As a rough guide a 1280 x 1024 pixels resolution screen will accept 25 icons, a 1024 x 768 pixels screen will accommodate 18. Don’t worry if you don’t fill up the toolbar at this stage, you can always drag icons onto the toolbar at a later stage.

3. Unlock the Taskbar

Lock the taskbar

Next, right-click on an empty part of the Taskbar and if there is a tick against “Lock the Taskbar” click on it once to unlock it.

4. Create a new Toolbar

Create a new toolbar

Right-click the taskbar again and select “Toolbars > New Toolbar…”. This will bring up the following dialog box:

New Toolbar dialog box

In this box browse to the location of your ShortcutsToolbar folder, select the folder and click OK.

5. Reposition new toolbar

Shortcuts Toolbar on Taskbar

Your new Toolbar will be created on the Taskbar. Click on the new toolbar and holding down the mouse button drag the toolbar off the Taskbar. You’ll be left with a free-floating box called ShortcutsToolbar, like this:

Free-floating Toolbar

Click and hold the title bar of this new window (click on the words ShortcutsToolbar) and drag the window until it docks on the right-hand side of the screen.

Docked toolbar

It’s not perfect yet, but we’re nearly there.

6. Customize toolbar

Toolbar options

Right-click on the newly docked toolbar to make the following adjustments:

  • View > Large Icons
  • Untick Show Text
  • Untick Show Title
  • Tick Always on Top

If you have not already determined the order of the icons by renaming them with numeral prefixes you can now reposition the icons using the good old fashioned drag-and-drop method.

7. Lock the Taskbar

Lock the taskbar

Right-click the Taskbar and select “Lock the Taskbar” once again.

8. That’s it

And that’s all there is to getting a customized, always-present toolbar for launching your favourite applications. There are a few icons that I always, always have on the toolbar, while there are others that get changed depending on what I’m doing. I also have developed my own guidelines for determining what sits on the ShortcutsToolbar, what sits on the Desktop, the Quick Launch bar and which icons are pinned to the top of the Start menu.

Similarly, you don’t have to have the toolbar on the right-hand edge of your screen.

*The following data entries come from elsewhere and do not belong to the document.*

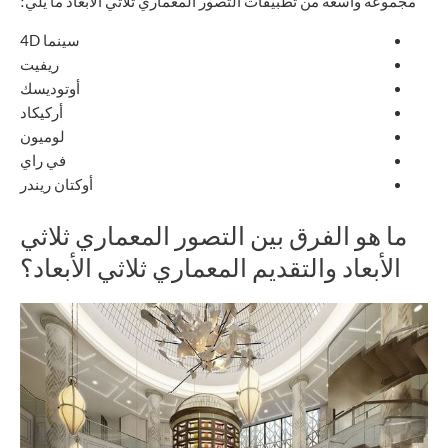
مجموعة واسعة من تطبيقات التصور المعماري ثلاثي الأبعاد ما يلي؛
سينما 4D
ريفيت
أوتوديسك
أركيكاد
لوميون
في راي
أوكتان ريندر
ما هو الفرق بين التصور المعماري ثلاثي
الأبعاد والتقديم المعماري ثلاثي الأبعاد؟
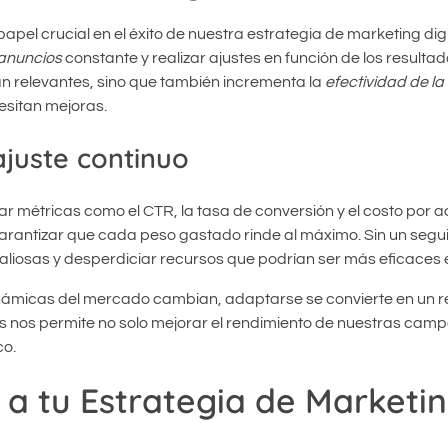
apel crucial en el éxito de nuestra estrategia de marketing digi
anuncios
constante y realizar ajustes en función de los resulta
n relevantes, sino que también incrementa la
efectividad de 
esitan mejoras.
ajuste continuo
r métricas como el CTR, la tasa de conversión y el costo por a
arantizar que cada peso gastado rinde al máximo. Sin un segu
liosas y desperdiciar recursos que podrían ser más eficaces 
námicas del mercado cambian, adaptarse se convierte en un re
s nos permite no solo mejorar el rendimiento de nuestras camp
co.
a tu Estrategia de Marketi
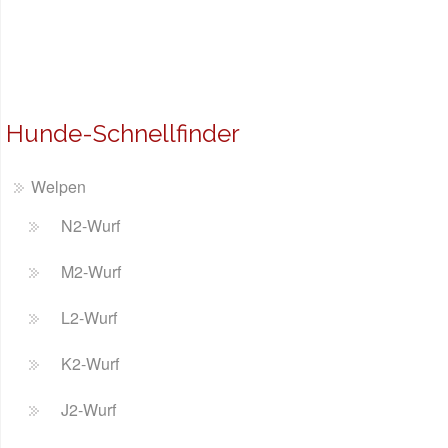
Hunde-Schnellfinder
Welpen
N2-Wurf
M2-Wurf
L2-Wurf
K2-Wurf
J2-Wurf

You could dock it to any other sides (top, bottom, left or right) or simply keep it docked to your Taskbar, as shown in step 5 above. Whatever suits you best, make it yours.

Desktop screenshot

Another quick tip: take a screenshot of it, just in case you need to reinstall Windows or you have to recreate the toolbar again sometime. That way you can always be sure of the order of the icons. You’d be surprised how quickly you get used to certain icons in a particular location. I’m often getting caught out moving between my laptop, home PC and work PC.

UPDATE: Removing a toolbar

Create a new toolbar

To remove a newly created toolbar, simply right-click the Taskbar, click on Toolbars in the context-menu and then click on the toolbar you wish to remove, clicking on the ticked item will de-select it.

This will simply remove the Toolbar from display, but the underlying folder will still be there so you can easily restore it at will.